There’s a pause before every exercise that most people rush through - the moment after you’ve set up, after the teacher has given the cue, before the body actually moves. Most students fill it with anticipation or anxiety, already mentally executing the thing before the thing has started. I used to do the same.
I started paying attention to that pause because of the Reformer footwork. It’s the opening of almost every Reformer session: feet on the bar, springs loaded, nothing complicated about the task. But I noticed I was already pushing before I’d actually arrived in my body. My legs would go, but my attention was somewhere behind me, still walking in from the parking lot, still finishing a thought from the drive over. The carriage moved. I was not quite in it.
Joseph Pilates called concentration one of his foundational principles - not as a general attitude of trying harder, but as a specific, directed act.

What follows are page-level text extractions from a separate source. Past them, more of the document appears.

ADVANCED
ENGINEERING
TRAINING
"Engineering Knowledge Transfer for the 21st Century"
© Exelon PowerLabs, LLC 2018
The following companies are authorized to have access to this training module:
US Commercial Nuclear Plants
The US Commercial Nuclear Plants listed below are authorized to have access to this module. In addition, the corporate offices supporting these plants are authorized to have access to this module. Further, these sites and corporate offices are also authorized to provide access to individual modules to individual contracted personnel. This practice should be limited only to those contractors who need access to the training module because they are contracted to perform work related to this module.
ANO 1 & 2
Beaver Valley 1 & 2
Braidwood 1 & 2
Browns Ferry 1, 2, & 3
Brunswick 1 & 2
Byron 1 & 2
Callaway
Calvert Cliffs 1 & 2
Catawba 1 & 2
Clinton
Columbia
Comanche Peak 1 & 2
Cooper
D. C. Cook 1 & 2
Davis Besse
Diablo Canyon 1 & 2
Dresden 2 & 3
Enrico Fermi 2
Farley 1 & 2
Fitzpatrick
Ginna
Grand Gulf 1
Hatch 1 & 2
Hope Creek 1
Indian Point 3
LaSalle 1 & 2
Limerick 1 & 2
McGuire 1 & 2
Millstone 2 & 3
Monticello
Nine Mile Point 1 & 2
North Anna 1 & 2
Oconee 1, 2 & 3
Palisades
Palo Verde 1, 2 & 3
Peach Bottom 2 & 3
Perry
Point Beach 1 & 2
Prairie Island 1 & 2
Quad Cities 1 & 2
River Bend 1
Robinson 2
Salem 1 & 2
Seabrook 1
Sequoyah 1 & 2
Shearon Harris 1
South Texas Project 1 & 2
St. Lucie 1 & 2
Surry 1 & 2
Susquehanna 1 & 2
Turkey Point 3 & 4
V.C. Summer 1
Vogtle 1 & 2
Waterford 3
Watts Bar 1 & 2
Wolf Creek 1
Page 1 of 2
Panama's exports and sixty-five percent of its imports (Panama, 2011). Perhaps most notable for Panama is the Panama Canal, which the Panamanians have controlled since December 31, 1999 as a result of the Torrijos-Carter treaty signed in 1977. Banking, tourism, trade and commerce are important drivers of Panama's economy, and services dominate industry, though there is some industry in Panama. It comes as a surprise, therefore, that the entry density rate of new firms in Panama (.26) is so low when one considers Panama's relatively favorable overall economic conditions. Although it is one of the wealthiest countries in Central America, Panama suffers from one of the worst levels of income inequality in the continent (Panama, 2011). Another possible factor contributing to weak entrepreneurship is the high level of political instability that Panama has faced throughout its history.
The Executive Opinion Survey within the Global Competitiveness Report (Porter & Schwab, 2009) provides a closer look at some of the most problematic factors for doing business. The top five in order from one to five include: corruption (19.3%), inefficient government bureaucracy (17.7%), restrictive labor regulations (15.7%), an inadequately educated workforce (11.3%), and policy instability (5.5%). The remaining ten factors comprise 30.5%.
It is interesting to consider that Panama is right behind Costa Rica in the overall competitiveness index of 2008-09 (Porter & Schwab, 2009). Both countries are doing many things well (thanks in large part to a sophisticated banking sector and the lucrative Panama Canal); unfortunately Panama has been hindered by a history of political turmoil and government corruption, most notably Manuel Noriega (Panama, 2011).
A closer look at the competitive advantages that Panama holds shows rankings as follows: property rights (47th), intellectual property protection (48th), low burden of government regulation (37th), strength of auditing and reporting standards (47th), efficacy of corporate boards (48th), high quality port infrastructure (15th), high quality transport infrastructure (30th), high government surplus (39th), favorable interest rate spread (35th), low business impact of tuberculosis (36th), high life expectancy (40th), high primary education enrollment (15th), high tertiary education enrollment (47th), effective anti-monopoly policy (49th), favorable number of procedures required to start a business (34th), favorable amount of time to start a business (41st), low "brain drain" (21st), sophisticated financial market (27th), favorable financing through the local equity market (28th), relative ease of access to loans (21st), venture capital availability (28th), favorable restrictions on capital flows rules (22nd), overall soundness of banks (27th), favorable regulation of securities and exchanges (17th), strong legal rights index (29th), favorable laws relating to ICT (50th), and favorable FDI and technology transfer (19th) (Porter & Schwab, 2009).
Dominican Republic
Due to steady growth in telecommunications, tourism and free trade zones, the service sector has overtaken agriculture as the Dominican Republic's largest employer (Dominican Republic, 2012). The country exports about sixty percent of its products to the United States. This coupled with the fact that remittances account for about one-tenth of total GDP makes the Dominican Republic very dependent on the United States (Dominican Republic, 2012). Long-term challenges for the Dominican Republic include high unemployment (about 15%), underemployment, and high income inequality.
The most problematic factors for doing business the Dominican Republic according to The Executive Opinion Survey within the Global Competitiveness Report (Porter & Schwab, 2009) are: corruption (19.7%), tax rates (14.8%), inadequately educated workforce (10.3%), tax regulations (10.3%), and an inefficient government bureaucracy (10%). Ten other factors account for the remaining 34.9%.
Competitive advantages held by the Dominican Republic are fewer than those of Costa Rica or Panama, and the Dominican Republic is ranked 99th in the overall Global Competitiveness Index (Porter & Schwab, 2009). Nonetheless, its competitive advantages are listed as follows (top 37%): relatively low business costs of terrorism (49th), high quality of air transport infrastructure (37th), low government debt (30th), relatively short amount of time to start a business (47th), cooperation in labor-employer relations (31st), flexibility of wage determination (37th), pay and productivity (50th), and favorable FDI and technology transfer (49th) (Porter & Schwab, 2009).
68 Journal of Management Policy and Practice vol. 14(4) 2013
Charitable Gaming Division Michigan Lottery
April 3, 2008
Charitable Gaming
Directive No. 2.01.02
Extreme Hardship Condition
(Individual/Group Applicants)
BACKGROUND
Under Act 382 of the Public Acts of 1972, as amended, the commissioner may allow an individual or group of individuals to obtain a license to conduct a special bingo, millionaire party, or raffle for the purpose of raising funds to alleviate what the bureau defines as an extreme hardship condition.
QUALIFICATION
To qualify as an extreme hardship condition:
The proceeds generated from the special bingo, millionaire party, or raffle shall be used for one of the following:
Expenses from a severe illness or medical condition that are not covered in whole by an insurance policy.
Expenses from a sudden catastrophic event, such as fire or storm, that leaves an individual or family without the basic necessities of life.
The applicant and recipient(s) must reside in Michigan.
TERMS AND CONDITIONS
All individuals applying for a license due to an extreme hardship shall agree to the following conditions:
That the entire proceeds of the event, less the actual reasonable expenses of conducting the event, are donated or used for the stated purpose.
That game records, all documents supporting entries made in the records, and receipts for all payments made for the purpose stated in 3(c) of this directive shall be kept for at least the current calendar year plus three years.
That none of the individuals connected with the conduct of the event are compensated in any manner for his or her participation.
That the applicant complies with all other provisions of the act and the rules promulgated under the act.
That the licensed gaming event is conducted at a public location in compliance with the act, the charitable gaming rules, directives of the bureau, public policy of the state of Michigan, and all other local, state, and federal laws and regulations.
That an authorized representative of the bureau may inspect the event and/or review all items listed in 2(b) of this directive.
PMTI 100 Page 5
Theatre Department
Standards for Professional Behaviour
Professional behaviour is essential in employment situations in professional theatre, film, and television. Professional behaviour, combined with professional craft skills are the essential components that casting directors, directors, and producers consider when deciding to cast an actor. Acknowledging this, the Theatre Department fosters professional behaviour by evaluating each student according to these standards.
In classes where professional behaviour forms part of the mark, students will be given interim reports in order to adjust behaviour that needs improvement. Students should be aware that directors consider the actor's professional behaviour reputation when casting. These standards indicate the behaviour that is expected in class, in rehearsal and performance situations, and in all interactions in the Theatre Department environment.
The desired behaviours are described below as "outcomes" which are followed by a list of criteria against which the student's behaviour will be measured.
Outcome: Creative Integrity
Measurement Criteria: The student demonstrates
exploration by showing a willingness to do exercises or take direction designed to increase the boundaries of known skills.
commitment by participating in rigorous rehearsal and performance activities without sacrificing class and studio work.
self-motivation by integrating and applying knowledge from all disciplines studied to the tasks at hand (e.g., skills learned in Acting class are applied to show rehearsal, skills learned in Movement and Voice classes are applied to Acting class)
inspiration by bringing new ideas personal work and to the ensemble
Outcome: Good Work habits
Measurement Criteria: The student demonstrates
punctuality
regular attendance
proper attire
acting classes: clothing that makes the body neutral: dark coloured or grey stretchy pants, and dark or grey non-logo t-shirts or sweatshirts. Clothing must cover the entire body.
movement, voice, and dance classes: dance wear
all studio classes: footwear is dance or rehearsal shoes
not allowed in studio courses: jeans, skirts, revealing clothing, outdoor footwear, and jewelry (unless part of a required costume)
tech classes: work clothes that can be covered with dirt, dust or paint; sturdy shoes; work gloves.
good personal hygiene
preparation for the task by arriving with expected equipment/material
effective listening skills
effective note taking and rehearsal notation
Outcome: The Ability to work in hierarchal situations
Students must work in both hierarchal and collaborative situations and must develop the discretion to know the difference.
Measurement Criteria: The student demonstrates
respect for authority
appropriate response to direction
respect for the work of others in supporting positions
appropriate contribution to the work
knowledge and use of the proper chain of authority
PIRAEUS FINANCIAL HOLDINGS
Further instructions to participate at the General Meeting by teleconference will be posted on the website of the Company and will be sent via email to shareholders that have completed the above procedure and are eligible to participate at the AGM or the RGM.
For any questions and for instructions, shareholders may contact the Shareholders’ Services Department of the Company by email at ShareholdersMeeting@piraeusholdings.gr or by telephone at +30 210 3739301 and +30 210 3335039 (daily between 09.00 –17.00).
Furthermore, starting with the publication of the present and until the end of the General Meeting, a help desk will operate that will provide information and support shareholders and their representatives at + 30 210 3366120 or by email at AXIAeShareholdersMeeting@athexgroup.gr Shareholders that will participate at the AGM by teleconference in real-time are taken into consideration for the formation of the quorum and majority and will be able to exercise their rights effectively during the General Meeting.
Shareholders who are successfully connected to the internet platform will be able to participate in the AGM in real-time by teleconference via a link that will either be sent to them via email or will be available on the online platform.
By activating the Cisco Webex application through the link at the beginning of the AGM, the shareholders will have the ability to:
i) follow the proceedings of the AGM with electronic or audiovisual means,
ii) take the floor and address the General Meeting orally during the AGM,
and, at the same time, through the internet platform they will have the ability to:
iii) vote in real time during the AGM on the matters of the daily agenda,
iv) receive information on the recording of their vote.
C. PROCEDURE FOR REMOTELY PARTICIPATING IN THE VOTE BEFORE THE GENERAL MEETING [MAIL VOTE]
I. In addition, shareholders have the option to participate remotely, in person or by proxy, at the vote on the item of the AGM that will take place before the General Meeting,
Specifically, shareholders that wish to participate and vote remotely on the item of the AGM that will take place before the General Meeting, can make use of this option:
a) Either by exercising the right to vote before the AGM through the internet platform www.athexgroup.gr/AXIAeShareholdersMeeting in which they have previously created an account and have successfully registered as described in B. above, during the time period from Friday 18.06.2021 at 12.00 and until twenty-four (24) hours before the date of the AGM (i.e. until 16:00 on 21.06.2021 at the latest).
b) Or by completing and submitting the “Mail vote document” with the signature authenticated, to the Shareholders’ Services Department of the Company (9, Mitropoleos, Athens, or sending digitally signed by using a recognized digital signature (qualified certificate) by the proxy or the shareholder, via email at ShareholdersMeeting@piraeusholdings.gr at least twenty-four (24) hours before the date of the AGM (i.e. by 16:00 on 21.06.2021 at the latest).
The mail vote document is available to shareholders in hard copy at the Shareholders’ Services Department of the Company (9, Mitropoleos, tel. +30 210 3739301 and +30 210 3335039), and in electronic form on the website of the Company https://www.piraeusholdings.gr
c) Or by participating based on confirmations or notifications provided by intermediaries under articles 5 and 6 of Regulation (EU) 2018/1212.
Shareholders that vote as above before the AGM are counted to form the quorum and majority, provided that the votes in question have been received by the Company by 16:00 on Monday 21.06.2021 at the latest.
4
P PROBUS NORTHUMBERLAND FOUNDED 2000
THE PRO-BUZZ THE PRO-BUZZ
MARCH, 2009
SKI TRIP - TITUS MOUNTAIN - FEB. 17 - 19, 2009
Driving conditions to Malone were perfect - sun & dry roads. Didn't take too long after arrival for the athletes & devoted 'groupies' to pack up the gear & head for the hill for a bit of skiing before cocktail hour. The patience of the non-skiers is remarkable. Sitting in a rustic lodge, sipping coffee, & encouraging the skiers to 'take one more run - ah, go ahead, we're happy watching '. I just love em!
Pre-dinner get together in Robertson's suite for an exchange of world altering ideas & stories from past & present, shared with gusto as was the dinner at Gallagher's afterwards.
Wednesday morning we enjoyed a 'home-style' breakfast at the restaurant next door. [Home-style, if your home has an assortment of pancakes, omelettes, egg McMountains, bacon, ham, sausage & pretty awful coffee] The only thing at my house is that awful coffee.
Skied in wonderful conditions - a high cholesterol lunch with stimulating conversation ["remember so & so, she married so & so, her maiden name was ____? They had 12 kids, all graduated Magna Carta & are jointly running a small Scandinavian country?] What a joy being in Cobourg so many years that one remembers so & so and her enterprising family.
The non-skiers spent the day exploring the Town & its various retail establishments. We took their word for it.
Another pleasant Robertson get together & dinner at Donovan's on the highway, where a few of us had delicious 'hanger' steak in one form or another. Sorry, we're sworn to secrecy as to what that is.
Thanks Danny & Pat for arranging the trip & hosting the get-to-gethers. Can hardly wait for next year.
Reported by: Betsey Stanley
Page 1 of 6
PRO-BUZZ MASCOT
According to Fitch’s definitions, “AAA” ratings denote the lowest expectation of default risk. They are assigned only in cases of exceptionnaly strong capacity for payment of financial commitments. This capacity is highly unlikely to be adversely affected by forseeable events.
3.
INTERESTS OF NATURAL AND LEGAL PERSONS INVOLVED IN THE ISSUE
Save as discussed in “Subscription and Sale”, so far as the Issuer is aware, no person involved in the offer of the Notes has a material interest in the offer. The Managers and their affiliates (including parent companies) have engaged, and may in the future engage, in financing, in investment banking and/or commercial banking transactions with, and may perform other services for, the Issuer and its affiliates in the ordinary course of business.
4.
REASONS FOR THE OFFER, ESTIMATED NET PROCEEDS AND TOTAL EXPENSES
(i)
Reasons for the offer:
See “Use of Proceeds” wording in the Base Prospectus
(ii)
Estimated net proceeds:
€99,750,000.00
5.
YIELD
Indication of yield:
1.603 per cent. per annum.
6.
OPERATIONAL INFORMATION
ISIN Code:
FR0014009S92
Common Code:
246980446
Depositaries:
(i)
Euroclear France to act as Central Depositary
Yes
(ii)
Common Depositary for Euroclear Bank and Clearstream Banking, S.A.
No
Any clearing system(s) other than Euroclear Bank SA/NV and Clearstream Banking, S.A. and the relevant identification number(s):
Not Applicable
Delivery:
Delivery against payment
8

Every movement begins in the mind before it reaches the muscle. That’s not poetic language. It’s a description of how motor control actually works. If the mind hasn’t shown up yet, something else is running the pattern.

What I Do Now
I take one breath before I begin any exercise. Not a preparatory breath in the clinical sense - just a breath where I’m not doing anything else. Not positioning, not anticipating, not reviewing the cue. Just a breath where I let my attention land in my body the way you’d put a book down on a table before picking up something else.
It costs about two seconds.
What it returns is presence at the start of the movement rather than somewhere in the middle of it - which is the only place the work is actually happening anyway.